ECONOMICAL & POLITICAL

ECONOMICAL & POLITICAL CRISIS - MAIN PAGE

Three decades old, Lebanon’s post-war order has become dangerously unstable. Protests that broke out in October 2019 revealed the degree to which many citizens reject a ruling elite that has enriched itself at their expense. Those in power have struggled to retain control but for months appeared too absorbed in habitual power games to address an economic meltdown in the making. The danger of inaction is clear. With so many people sliding toward penury, violence may swell. An uptick in protests in late April suggested that things may go that way, especially once the COVID-19 lockdown’s full economic impact arrives.

External donors such as the European Union and international institutions like the World Bank should prepare emergency humanitarian assistance to avoid the worst-case scenarios, but condition more substantial help on the government taking steps to fight corruption. Change will take years, but if aid can contain the immediate crisis, Lebanese actors may yet be able to steer the country out of the wreckage.

Lebanon has experienced mass protest over failing state services and economic and social grievances before, but the events in October and subsequent months dealt a serious blow to whatever legitimacy the political elites still enjoyed. They appeared to grasp the depth of the crisis only belatedly, believing that they could weather the storm with rhetorical exercises of voicing sympathy and pledging reforms. The established parties have been so fixated upon their struggle to retain or improve their share of power’s spoils that they have been unable to see the foundations of the political order that sustains them crumbling. While signs of impending crisis were clearly visible well before October, it took them more than six months after the protests began to produce a roadmap out of the country’s economic calamity.

The economic crisis is without precedent in the country’s history. Highly import-dependent, Lebanon has run out of foreign currency to pay for what it consumes, while the state is printing money to pay salaries and is unable to service the public debt.

Banks have imposed tight capital controls, which have staved off financial collapse until now, but only by bringing much of the economy to a standstill, manifested in soaring unemployment. Many businesses have failed, and the state of “medical emergency” imposed since 15 March to combat COVID-19’s spread will likely be the last nail in the coffin for many more. While a curfew stifled demonstrations and police cleared away the protest camp in downtown Beirut, street actions in late April suggest that virus-related hardships could trigger more unrest. Crunch time may come when the state, strapped for cash as tax revenue collapses, cannot meet the public-sector payroll or when hyperinflation wipes out the real value of people’s incomes. State institutions, including the police, may start to disintegrate, and what have been mainly peaceful protests could turn violent.

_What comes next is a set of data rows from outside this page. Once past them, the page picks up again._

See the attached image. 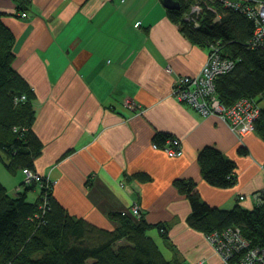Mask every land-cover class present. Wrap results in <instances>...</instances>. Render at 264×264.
Wrapping results in <instances>:
<instances>
[{
	"label": "crops",
	"instance_id": "crops-1",
	"mask_svg": "<svg viewBox=\"0 0 264 264\" xmlns=\"http://www.w3.org/2000/svg\"><path fill=\"white\" fill-rule=\"evenodd\" d=\"M0 12L16 36L12 65L35 94L34 168L52 181L58 201L108 230L120 225L112 213L132 214L138 204L148 222L167 226L170 259L220 264L206 234L188 224L191 203L174 180L193 178L211 205L251 208L264 187V139L256 131L241 139L218 116L174 96L179 77L200 72L208 46L194 43L162 0H0ZM128 98L144 111L127 107ZM158 132L180 138L183 153L155 147ZM206 145L236 161V185L203 178L198 155ZM1 171L16 194L21 167L15 177Z\"/></svg>",
	"mask_w": 264,
	"mask_h": 264
},
{
	"label": "trees",
	"instance_id": "trees-1",
	"mask_svg": "<svg viewBox=\"0 0 264 264\" xmlns=\"http://www.w3.org/2000/svg\"><path fill=\"white\" fill-rule=\"evenodd\" d=\"M179 1L181 7L168 9V14L181 24L185 34L201 45L218 42L223 53L236 61L231 71L216 79L221 100L228 105L242 97L259 102L258 96L264 94V47L251 45L254 21L220 0H199L203 6L200 26L193 27L183 20V14L195 0ZM216 15L220 18L215 21ZM15 42L16 36L0 12V160L11 172L19 167L36 171L33 160L41 143L32 130L35 94L12 65ZM22 94L26 99L16 102ZM255 131L264 139V106L255 121ZM169 137V133L158 132L154 142L163 147ZM239 153L245 155L248 150L240 147ZM198 161L209 184L220 188L236 185V161L225 157L216 146H204ZM174 183L190 200L188 224L192 228L208 235L234 226L252 244L264 246V202L254 201L251 208L239 202L231 208H221L202 199L193 178H177ZM21 186L22 190L10 194L0 181V264H182L166 258L148 234L157 228L174 245L163 222L150 223L142 214L138 217L114 212L112 216L120 223L116 229L94 227L58 201L52 192V181L46 176L27 185L22 181ZM36 186L40 193L35 200H29V191ZM122 239L127 240L126 244L119 245Z\"/></svg>",
	"mask_w": 264,
	"mask_h": 264
},
{
	"label": "built area",
	"instance_id": "built-area-1",
	"mask_svg": "<svg viewBox=\"0 0 264 264\" xmlns=\"http://www.w3.org/2000/svg\"><path fill=\"white\" fill-rule=\"evenodd\" d=\"M224 6L239 10L249 19L254 21L255 30L251 40L254 47H264V0H220ZM203 6L199 0H195L183 14V20L193 27L200 26V13ZM21 16L27 17L29 13L22 11ZM220 18L216 15L215 21ZM207 59L196 75H184L174 83L173 94L180 101L191 104L203 115H216L229 125L239 138L255 130V121L261 110L259 102L255 98L242 97L235 103L225 104L217 90L216 79L224 73L231 71L236 61L226 56L222 46L218 42L208 46ZM26 95L17 97L16 102L25 100ZM125 105L136 113H142V105L131 99L124 101ZM155 147L158 146L154 143ZM171 156H180L183 153L182 141L178 137L171 136L167 143L161 147ZM23 171L24 183L31 184L39 182L42 175L31 168L25 167ZM49 181V178H47ZM17 190H22L19 185ZM244 198V196H240ZM255 202H264V187L253 193ZM131 212L140 217L142 210L138 204L133 205ZM217 254L220 256V264H264V246L254 245L245 237L240 228L229 227L223 230L214 231L206 235ZM197 264H203L199 261Z\"/></svg>",
	"mask_w": 264,
	"mask_h": 264
},
{
	"label": "rangeland",
	"instance_id": "rangeland-1",
	"mask_svg": "<svg viewBox=\"0 0 264 264\" xmlns=\"http://www.w3.org/2000/svg\"><path fill=\"white\" fill-rule=\"evenodd\" d=\"M187 10V9H186ZM259 99V104L260 106H264V94L259 95L258 96ZM255 131V130H254ZM6 171L8 172L12 177H15L16 174H13L12 172H9L10 170H8L5 166V164L3 163V161L0 160V171ZM2 172V171H1ZM23 172V171H22ZM12 173V174H11ZM13 179V178H12ZM17 179H20V176H17ZM23 188V187H22ZM18 191V190H17ZM40 193V188L39 186H36V188H33L29 191V195H28V199L29 200H35L37 198V196ZM148 234L151 235V237H153L155 239V241L158 243L161 251L163 252V254L165 255L166 258L170 259L173 256V246L172 244H170L168 242L167 239L163 238L161 236V234L159 233V230L157 228H152L148 231ZM211 244V243H210ZM212 245V244H211ZM214 248V247H213ZM217 253V252H216ZM182 255V254H181ZM218 255V254H217ZM219 256V255H218ZM220 258V256H219ZM221 260V259H220ZM190 262V261H188ZM184 264H193V263H184Z\"/></svg>",
	"mask_w": 264,
	"mask_h": 264
},
{
	"label": "water",
	"instance_id": "water-1",
	"mask_svg": "<svg viewBox=\"0 0 264 264\" xmlns=\"http://www.w3.org/2000/svg\"><path fill=\"white\" fill-rule=\"evenodd\" d=\"M162 1L168 9H179L181 7V3L179 0H162Z\"/></svg>",
	"mask_w": 264,
	"mask_h": 264
},
{
	"label": "bare ground",
	"instance_id": "bare-ground-1",
	"mask_svg": "<svg viewBox=\"0 0 264 264\" xmlns=\"http://www.w3.org/2000/svg\"><path fill=\"white\" fill-rule=\"evenodd\" d=\"M143 211V210H142Z\"/></svg>",
	"mask_w": 264,
	"mask_h": 264
}]
</instances>
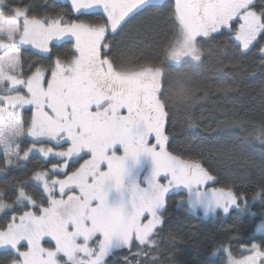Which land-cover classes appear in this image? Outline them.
Segmentation results:
<instances>
[{"label":"snow or ice","instance_id":"snow-or-ice-1","mask_svg":"<svg viewBox=\"0 0 264 264\" xmlns=\"http://www.w3.org/2000/svg\"><path fill=\"white\" fill-rule=\"evenodd\" d=\"M213 52L220 70L260 77L264 106V0H0V174L12 176L0 183V264H178L183 233L161 248L173 196L204 216L255 217L259 202L249 234L232 226L198 246L214 264H264V159L228 142L262 177L249 197L215 187L213 153L171 139L178 110L196 129L210 91L239 87L200 74ZM240 126L264 145V119Z\"/></svg>","mask_w":264,"mask_h":264},{"label":"trees","instance_id":"trees-1","mask_svg":"<svg viewBox=\"0 0 264 264\" xmlns=\"http://www.w3.org/2000/svg\"><path fill=\"white\" fill-rule=\"evenodd\" d=\"M14 2L22 4L34 2L39 6L44 5L45 0H14ZM53 5L56 7L63 6L54 0H47V6ZM122 35L123 33L117 35L115 40L119 41ZM69 47V44H65L62 50ZM214 55L213 52L205 66L200 69V74L208 78L209 83L214 85L229 86L236 83L239 87L230 92H225L222 88L220 90L214 88L210 91L208 99L197 104L194 110L197 123L200 125L196 129L188 127L183 110H178L175 117L176 128L171 137L172 143L177 151L188 150L195 154L198 150H203L205 155L213 153L211 163L206 166L218 178L215 187L232 185L236 190H243L251 197L253 191L258 190L262 177L258 170L248 168L243 161L230 158L232 148L228 142L236 138L234 142L242 145L245 152L255 160L264 159V145L246 140L247 133L240 126V122L243 120L259 123L264 119V106L260 104L258 95L260 77H249L243 72H235L228 67L220 70L214 66ZM225 63H227L226 60ZM250 86H256V90L253 91ZM201 114H203V119H200ZM225 119L229 123L217 128V123ZM209 125H211L210 130ZM39 159V156H36L26 166L16 169L12 175L16 177L28 176ZM6 180L11 181L12 176L0 174V183ZM179 199L180 197L173 196V202L171 201L167 205L164 232L161 238V248H163L168 241L170 230L183 233V242L176 244L178 251L175 258L178 264H214V261L209 260L205 248L198 246V242H203L206 245L210 235H227L232 226H239L247 235L262 218L260 215L262 206L259 202L250 203L251 211L257 213L255 217L249 215L248 212L240 213L232 210L228 216L204 219L189 211L185 205L176 207V202ZM260 237L264 239V236ZM165 255L162 252L161 258L163 259Z\"/></svg>","mask_w":264,"mask_h":264},{"label":"rangeland","instance_id":"rangeland-1","mask_svg":"<svg viewBox=\"0 0 264 264\" xmlns=\"http://www.w3.org/2000/svg\"><path fill=\"white\" fill-rule=\"evenodd\" d=\"M171 201L173 202L172 198H170V199L168 200V204H167V205H169V203H170ZM176 203H177L176 207H181V206H182V205L178 204V202H176ZM192 213H193V212H192ZM194 214H195V215L197 214L198 217H202V218H204V219H207V218H210V217H220V216H223V217H224V215H223L222 213H220V214H218V215H208V216H204L202 212H200V213H194ZM260 236H264V235L257 234V237H259V238L261 239ZM257 239H258V238H257ZM258 240H259V239H258Z\"/></svg>","mask_w":264,"mask_h":264},{"label":"flooded vegetation","instance_id":"flooded-vegetation-1","mask_svg":"<svg viewBox=\"0 0 264 264\" xmlns=\"http://www.w3.org/2000/svg\"><path fill=\"white\" fill-rule=\"evenodd\" d=\"M54 1L63 5V6L66 4V0H54Z\"/></svg>","mask_w":264,"mask_h":264}]
</instances>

The current scenarios speak of doom and gloom, but there may also be grounds for hope. The collapse of the post-war economic and political model could open the way for a more productive economy that weans a growing part of society off its dependency on clientelist networks, allowing for a more representative politics and increased accountability.
Lebanon will need emergency humanitarian assistance to ward off the worst social consequences of the economic implosion.
Beyond that, donors should focus on supporting structural reforms that help root out corruption and clientelism in the process of creating conditions that allow the economy to restart.

All outside actors should refrain from exploiting the Lebanese crisis to score points in regional conflicts; instead, they should leave it to the Lebanese themselves to negotiate how to rebuild their country’s political order.